January 12, 2010 06:03 pm | Updated January 13, 2010 02:10 am IST - New Delhi

The three-day India-Pakistan conference of civil society activists to frame a roadmap to peace ended here on Tuesday with a draft declaration calling for resumption of the composite dialogue and undertaking confidence building measures, including resolution of the Siachen dispute.

The meet attracted the participation of Indian and Pakistani civil society activists from several areas including, theatre, media and academics, besides former service personnel and diplomats. The event was organised after a long hiatus with the intention to kick-start the peace process which was halted following the Mumbai terror attacks in November 2008.

Apart from securing a consensus on the draft declaration, the activists also resolved to take measures that would ensure greater people to people contact. For instance, it was decided to collect 200 signatures from Parliamentarians in India and a good number of their Pakistani counterparts seeking a visa on arrival scheme for children and senior citizens.

Speakers at the afternoon session on media and culture and later at the concluding session urged Indian diplomats and intelligence agency personnel to learn humility. They also spoke against the large scale and often indiscriminate arrests of fishermen and felt Track –II dialogue had been reduced to being the “handmaiden” of the government. People engaged in Track-II talks had hardly any independence and dialogue depended on the will of the government.

Some speakers also wanted the next conference not to take up as many issues as was the case this time, while some wondered if it was time to form an action group that would pursue sentiments expressed at the meet.

For the second successive day the conference saw commotion. But this time the differences were within the peace activist community, unlike on Monday when uninvited Kashmiri Pandit migrants protested and tried to disrupt Jammu and Kashmir Liberation Front leader Yasin Malik’s address.
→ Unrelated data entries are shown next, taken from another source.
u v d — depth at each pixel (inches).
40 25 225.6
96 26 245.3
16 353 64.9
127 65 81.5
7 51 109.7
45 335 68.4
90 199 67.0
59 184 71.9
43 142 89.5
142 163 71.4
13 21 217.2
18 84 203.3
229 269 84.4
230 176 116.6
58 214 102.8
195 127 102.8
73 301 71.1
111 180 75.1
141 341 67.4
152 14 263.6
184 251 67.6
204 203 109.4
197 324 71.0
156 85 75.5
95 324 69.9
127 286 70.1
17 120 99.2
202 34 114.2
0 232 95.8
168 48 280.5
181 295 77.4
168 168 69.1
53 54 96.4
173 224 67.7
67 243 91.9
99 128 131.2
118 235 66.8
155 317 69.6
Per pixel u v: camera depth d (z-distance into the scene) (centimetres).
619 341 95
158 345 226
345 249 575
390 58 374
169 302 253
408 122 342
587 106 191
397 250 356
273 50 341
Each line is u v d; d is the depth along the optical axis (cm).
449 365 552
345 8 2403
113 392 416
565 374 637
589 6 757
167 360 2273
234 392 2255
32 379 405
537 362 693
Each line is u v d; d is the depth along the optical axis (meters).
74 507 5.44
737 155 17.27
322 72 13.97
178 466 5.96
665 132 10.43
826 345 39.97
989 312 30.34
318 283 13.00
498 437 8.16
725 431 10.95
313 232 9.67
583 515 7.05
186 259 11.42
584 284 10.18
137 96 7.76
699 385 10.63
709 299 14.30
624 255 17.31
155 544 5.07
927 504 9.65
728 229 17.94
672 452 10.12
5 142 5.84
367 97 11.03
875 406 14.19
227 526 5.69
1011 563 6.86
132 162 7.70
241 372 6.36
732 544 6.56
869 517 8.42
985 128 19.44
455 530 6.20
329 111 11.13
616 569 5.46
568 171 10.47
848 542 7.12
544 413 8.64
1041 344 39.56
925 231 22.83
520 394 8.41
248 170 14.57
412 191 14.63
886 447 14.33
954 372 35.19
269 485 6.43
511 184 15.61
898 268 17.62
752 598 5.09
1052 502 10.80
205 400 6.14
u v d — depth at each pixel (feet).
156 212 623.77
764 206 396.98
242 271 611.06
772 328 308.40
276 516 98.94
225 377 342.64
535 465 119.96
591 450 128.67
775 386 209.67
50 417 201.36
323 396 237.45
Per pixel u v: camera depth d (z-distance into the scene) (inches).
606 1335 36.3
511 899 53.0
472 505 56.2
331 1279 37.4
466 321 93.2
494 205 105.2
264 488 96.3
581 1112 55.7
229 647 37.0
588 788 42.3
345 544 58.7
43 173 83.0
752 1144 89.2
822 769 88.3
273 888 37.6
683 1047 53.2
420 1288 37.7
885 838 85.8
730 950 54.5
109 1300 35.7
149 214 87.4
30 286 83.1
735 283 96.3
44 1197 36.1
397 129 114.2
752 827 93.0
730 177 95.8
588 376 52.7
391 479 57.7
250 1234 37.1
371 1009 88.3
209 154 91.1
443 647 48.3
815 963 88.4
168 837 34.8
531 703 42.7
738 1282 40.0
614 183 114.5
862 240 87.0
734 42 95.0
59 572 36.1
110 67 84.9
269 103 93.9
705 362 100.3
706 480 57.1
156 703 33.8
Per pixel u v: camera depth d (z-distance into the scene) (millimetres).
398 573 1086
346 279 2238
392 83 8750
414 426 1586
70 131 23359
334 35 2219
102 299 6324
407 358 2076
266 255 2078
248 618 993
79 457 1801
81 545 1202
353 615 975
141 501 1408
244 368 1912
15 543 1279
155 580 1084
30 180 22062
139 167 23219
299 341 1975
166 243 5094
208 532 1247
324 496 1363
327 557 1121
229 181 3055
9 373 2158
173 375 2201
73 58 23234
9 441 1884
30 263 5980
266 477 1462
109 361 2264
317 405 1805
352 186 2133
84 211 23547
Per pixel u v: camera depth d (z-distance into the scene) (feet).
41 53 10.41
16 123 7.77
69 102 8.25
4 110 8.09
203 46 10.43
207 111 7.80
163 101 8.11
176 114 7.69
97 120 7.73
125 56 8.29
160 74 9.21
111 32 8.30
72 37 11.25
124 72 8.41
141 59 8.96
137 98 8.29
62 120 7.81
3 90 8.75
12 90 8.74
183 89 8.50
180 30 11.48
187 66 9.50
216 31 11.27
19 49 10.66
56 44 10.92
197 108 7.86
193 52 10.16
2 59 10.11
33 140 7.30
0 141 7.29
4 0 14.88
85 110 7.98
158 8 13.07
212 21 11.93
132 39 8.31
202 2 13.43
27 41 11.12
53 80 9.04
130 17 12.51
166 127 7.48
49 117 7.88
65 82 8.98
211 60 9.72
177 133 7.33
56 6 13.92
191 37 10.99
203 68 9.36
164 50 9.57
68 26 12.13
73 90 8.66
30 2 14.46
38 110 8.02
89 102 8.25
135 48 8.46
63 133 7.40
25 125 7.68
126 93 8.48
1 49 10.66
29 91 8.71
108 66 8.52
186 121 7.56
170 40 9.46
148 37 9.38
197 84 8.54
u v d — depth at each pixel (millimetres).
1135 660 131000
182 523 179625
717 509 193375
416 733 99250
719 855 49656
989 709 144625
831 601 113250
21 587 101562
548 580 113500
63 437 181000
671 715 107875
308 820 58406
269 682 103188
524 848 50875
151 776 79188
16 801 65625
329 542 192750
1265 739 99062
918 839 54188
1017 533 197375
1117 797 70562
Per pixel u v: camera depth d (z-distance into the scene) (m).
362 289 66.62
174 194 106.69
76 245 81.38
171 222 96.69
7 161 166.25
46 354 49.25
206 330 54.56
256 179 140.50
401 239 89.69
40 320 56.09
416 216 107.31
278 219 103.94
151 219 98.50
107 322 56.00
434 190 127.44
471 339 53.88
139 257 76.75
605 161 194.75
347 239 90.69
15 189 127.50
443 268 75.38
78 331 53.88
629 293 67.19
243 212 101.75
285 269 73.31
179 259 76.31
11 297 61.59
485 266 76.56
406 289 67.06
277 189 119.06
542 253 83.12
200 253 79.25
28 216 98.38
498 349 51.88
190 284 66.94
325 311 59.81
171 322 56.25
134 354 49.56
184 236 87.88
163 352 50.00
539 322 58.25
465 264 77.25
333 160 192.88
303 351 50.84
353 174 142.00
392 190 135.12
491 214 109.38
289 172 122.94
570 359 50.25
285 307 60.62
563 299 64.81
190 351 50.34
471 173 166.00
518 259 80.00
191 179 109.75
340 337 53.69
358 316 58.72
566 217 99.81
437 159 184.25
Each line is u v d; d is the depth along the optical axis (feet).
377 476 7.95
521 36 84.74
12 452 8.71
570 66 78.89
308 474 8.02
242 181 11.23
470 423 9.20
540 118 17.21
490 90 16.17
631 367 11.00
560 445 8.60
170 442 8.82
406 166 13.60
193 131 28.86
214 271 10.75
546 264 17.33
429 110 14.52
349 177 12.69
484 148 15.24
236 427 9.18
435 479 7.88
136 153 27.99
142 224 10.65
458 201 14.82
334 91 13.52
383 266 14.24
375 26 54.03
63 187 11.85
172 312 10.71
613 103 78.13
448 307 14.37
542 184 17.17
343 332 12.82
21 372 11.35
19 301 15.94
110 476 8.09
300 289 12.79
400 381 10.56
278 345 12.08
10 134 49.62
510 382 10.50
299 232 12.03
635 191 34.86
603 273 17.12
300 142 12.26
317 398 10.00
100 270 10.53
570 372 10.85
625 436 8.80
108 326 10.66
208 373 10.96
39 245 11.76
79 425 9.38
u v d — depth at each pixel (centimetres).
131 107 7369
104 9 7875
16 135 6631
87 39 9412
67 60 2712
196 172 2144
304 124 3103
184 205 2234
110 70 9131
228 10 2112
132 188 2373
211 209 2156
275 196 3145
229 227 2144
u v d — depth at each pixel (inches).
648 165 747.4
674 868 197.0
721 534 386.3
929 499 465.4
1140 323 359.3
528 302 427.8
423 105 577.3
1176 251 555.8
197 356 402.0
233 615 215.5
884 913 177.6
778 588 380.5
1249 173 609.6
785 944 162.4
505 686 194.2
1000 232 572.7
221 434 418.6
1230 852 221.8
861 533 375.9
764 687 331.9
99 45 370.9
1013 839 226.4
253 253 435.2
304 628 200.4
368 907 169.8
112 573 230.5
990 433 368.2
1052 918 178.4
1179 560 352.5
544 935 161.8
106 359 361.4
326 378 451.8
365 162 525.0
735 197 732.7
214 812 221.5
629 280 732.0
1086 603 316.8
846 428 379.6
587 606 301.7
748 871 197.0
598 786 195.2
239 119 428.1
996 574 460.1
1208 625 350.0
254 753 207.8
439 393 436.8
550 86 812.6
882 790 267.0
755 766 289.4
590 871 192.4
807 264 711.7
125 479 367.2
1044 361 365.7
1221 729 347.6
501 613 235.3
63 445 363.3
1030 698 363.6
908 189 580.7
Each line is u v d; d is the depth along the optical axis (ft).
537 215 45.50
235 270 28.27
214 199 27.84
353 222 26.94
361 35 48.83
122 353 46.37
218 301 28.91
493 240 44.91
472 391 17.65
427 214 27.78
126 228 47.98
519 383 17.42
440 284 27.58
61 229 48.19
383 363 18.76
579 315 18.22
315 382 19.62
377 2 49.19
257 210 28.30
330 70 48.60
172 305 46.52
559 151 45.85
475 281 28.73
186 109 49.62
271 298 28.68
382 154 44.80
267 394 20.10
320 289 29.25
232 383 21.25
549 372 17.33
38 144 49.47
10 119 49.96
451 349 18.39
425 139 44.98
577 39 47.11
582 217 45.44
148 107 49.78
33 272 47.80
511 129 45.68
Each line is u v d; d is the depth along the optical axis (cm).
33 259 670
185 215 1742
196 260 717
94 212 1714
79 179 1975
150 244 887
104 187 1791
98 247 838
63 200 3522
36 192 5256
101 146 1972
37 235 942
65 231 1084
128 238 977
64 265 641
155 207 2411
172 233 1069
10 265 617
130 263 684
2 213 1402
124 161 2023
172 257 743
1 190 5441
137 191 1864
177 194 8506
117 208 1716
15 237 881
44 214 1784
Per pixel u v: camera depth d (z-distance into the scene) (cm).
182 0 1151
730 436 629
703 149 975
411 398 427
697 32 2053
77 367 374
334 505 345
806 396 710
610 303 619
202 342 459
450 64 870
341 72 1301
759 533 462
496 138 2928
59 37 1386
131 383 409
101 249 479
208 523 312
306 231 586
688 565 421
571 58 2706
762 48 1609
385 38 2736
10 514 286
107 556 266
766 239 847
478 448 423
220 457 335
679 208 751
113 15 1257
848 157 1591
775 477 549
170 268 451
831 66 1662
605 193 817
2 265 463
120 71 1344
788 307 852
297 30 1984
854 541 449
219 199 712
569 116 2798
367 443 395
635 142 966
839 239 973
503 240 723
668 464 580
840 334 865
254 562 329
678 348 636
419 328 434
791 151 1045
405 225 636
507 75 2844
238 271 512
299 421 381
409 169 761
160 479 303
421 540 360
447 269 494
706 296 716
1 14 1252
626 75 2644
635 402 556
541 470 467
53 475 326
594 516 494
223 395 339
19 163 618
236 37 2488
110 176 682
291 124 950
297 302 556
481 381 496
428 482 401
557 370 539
Pakistani theatre personality Madeeha Gauhar registered her protest on the decision by the organisers not to allow a performance by her theatre troupe Ajoka on the plea of paucity of time. Ms. Gauhar had ensured visas for her entire troupe when assured that it will be allowed to stage a performance here. Jailed repeatedly for staging anti-establishment dramas and participating in human rights protests, Ms. Gauhar set up Ajoka in 1983 when oppression by military dictatorship was at its peak. The aim was to promote a secular, humane, just and egalitarian society. The first play was performed outdoor in Lahore in defiance of strict censorship laws.

Joint mechanism

Noted Pakistani human rights activist and lawyer Asma Jahangir on Tuesday suggested a joint mechanism of think tanks within civil societies of both India and Pakistan to discuss issues relating to the two countries.

“Think tanks should be formed within civil societies to identify issues and formulate strategies to tackle them,” she said at the India-Pakistan Conference — A Road Map Towards Peace.

Pointing out that all political parties, women’s groups and civil society members were fighting against a “very sinister political agenda” of the Taliban elements, who were using religion to carry forward their agenda, Ms. Jahangir said the people of Pakistan needed not sympathy, but “support and understanding” from the people of India.

“Taliban and terror elements are forcing people to embrace their ideology, and into their way of thinking and want to subjugate the people into their brand of Islam. If Lahore is Talibanised, Amritsar is not far away,” Ms. Jahangir said .

Addressing a session on the third and concluding day of the conference on “Militancy, joint mechanism and role of U.S.,” she said her country was experiencing a “fragile democracy” and going through a phase of “transition which is like walking on eggshells.”

Ms. Jahangir said Prime Minister Manmohan Singh has clearly shown that India wants peace with Pakistan. “All political parties in Pakistan are also very keen on having a workable relation with India. We have to strengthen this joint mechanism and the system so that it remains under civilian control and decisions are influenced by it.”